Another emerging area of active research in our lab is the development of hybrid techniques, including the use of artificial intelligence, to facilitate protein design. This allows us to improve the efficiency and precision of our research, leading to new discoveries and innovations in the field.
Furthermore, we are constantly seeking new ways to identify novel targets for challenging diseases, with the ultimate goal of developing future pharmacological interventions, and making real-world impact.

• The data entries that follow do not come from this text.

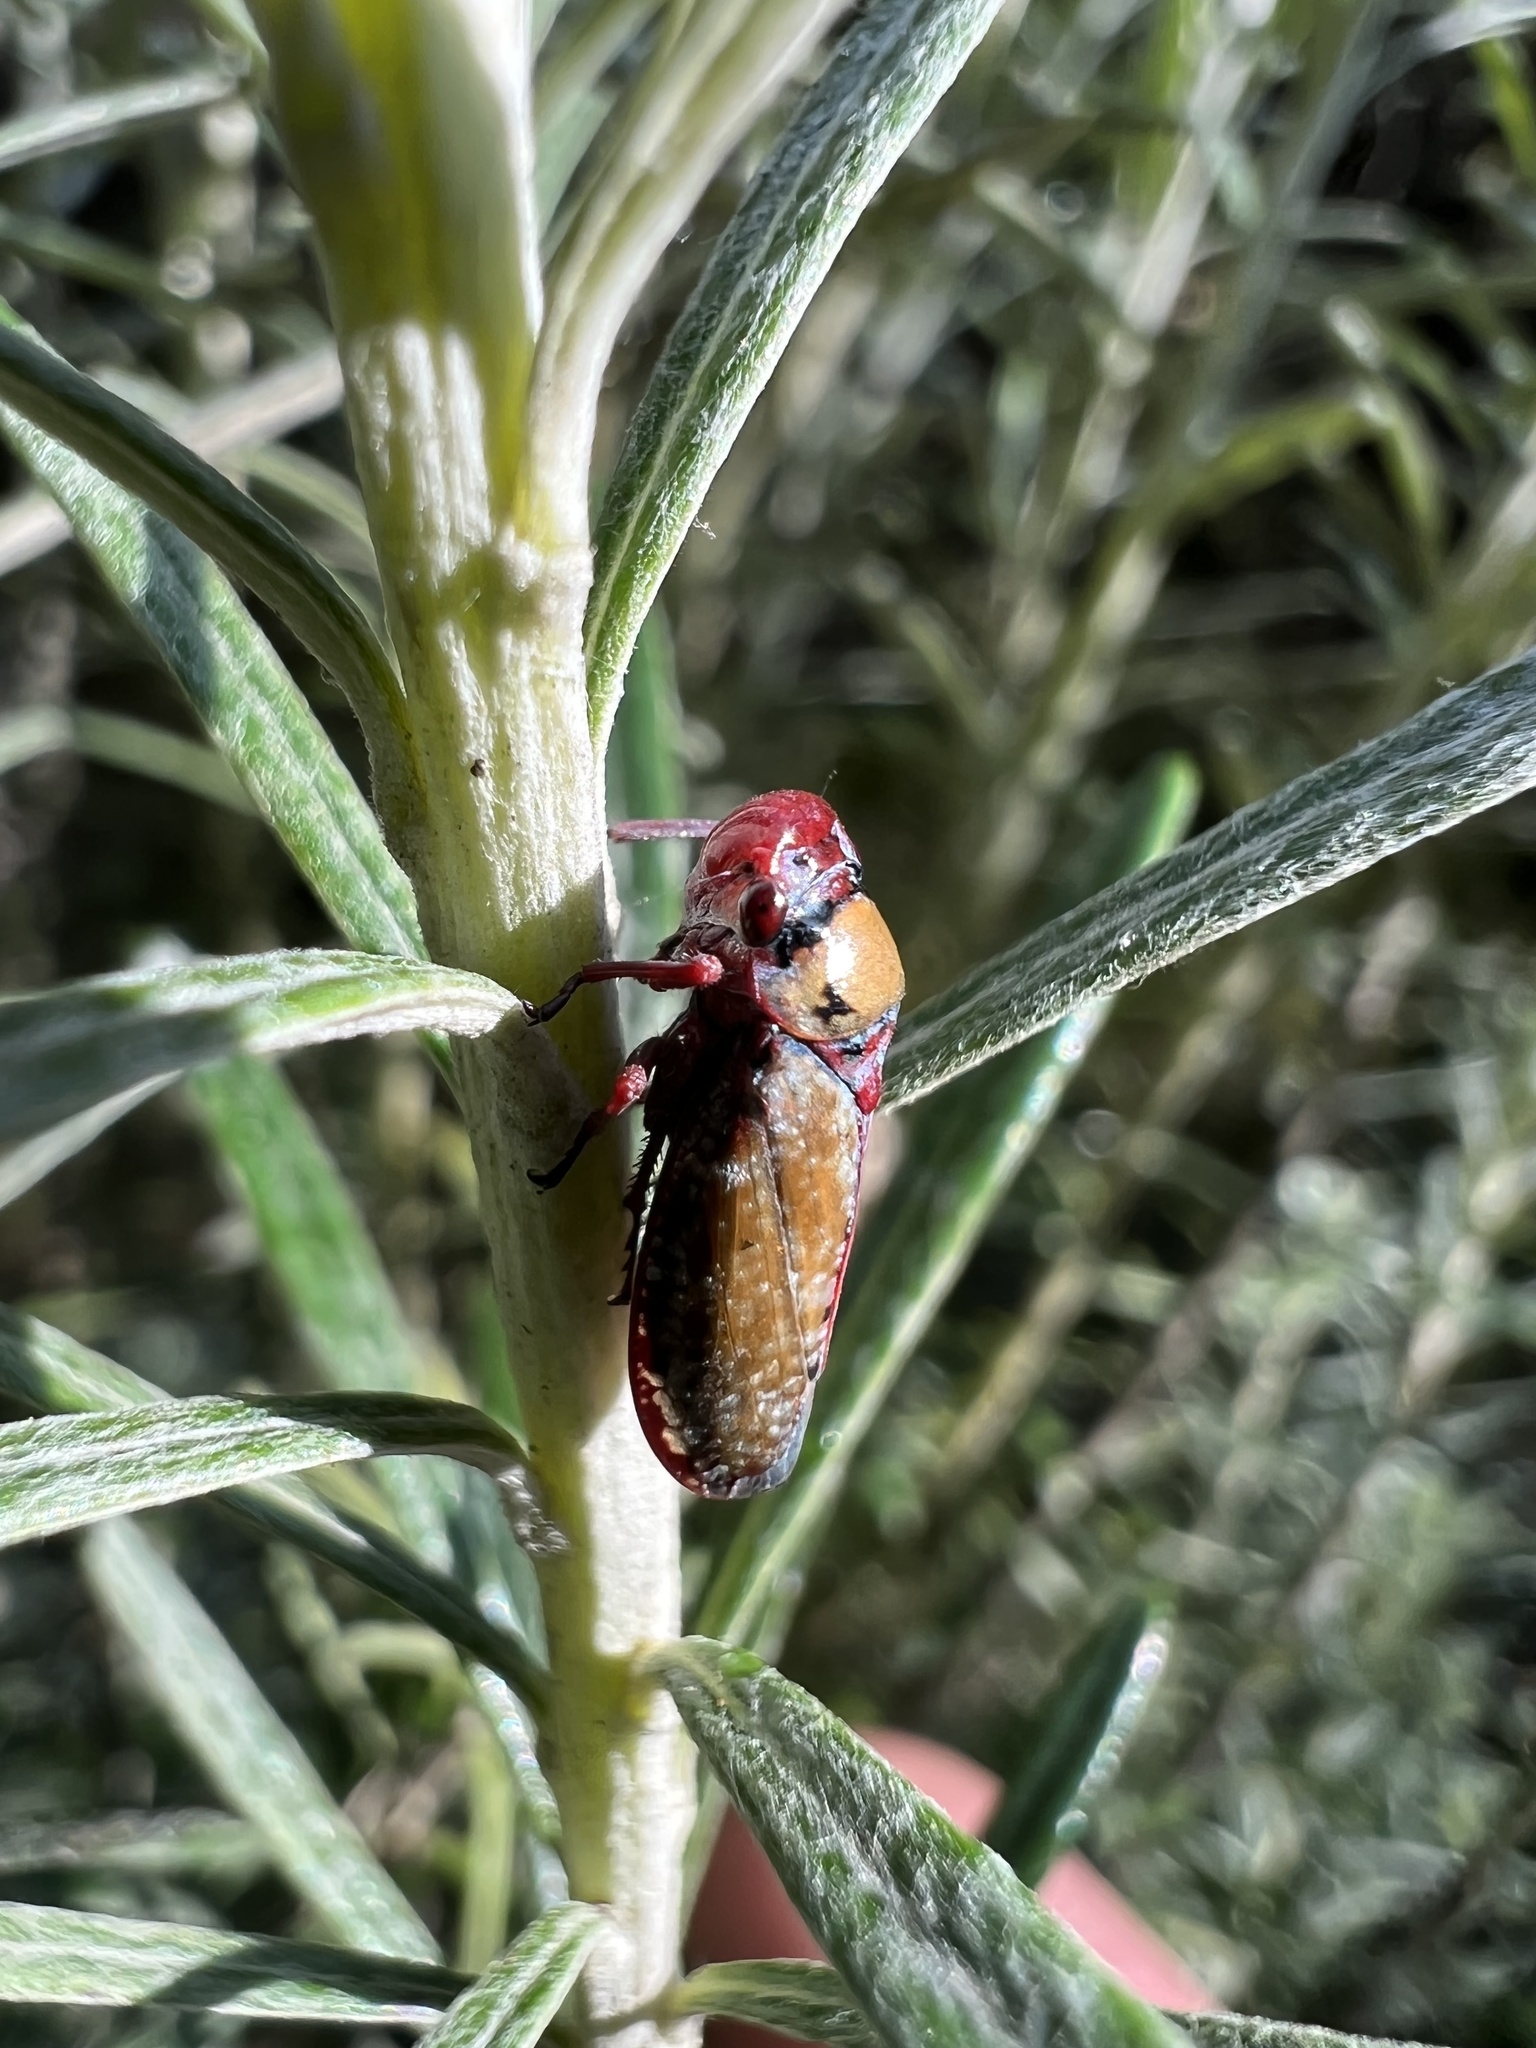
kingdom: Animalia
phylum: Arthropoda
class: Insecta
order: Hemiptera
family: Cicadellidae
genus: Paracatua
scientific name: Paracatua rubrolimbata
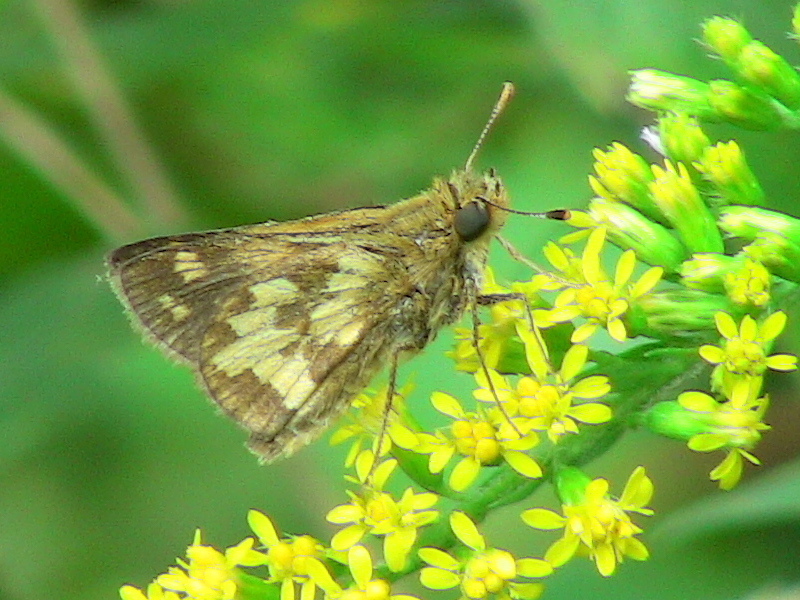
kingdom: Animalia
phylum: Arthropoda
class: Insecta
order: Lepidoptera
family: Hesperiidae
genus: Polites
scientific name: Polites coras
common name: Peck's skipper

Integrative proteomics identifies thousands of distinct, multi-epitope, and high-affinity nanobodies
The antibody immune response is essential for the survival of mammals. However, we still lack a systematic understanding of the antibody repertoire. Here, we developed a proteomic strategy to survey, at an unprecedented scale, the landscape of antigen-engaged, circulating camelid heavy-chain antibodies, whose minimal binding fragments are called VHH antibodies or nanobodies. The sensitivity and robustness of this approach were validated with three antigens spanning orders of magnitude in immune responses; thousands of distinct, high-affinity nanobody families were reliably identified and quantified. Using high-throughput structural modeling, cross-linking mass spectrometry, mutagenesis, and deep learning, we mapped and analyzed the epitopes of >100,000 antigen-nanobody complexes. Our results revealed a surprising diversity of ultrahigh-affinity camelid nanobodies for specific antigen binding on various dominant epitope clusters. Nanobodies utilize both shape and charge complementarity to enable highly selective antigen binding. Interestingly, we found that nanobody-antigen binding can mimic conserved intracellular protein-protein interactions. A record of this paper's Transparent Peer Review process is included in the Supplemental information.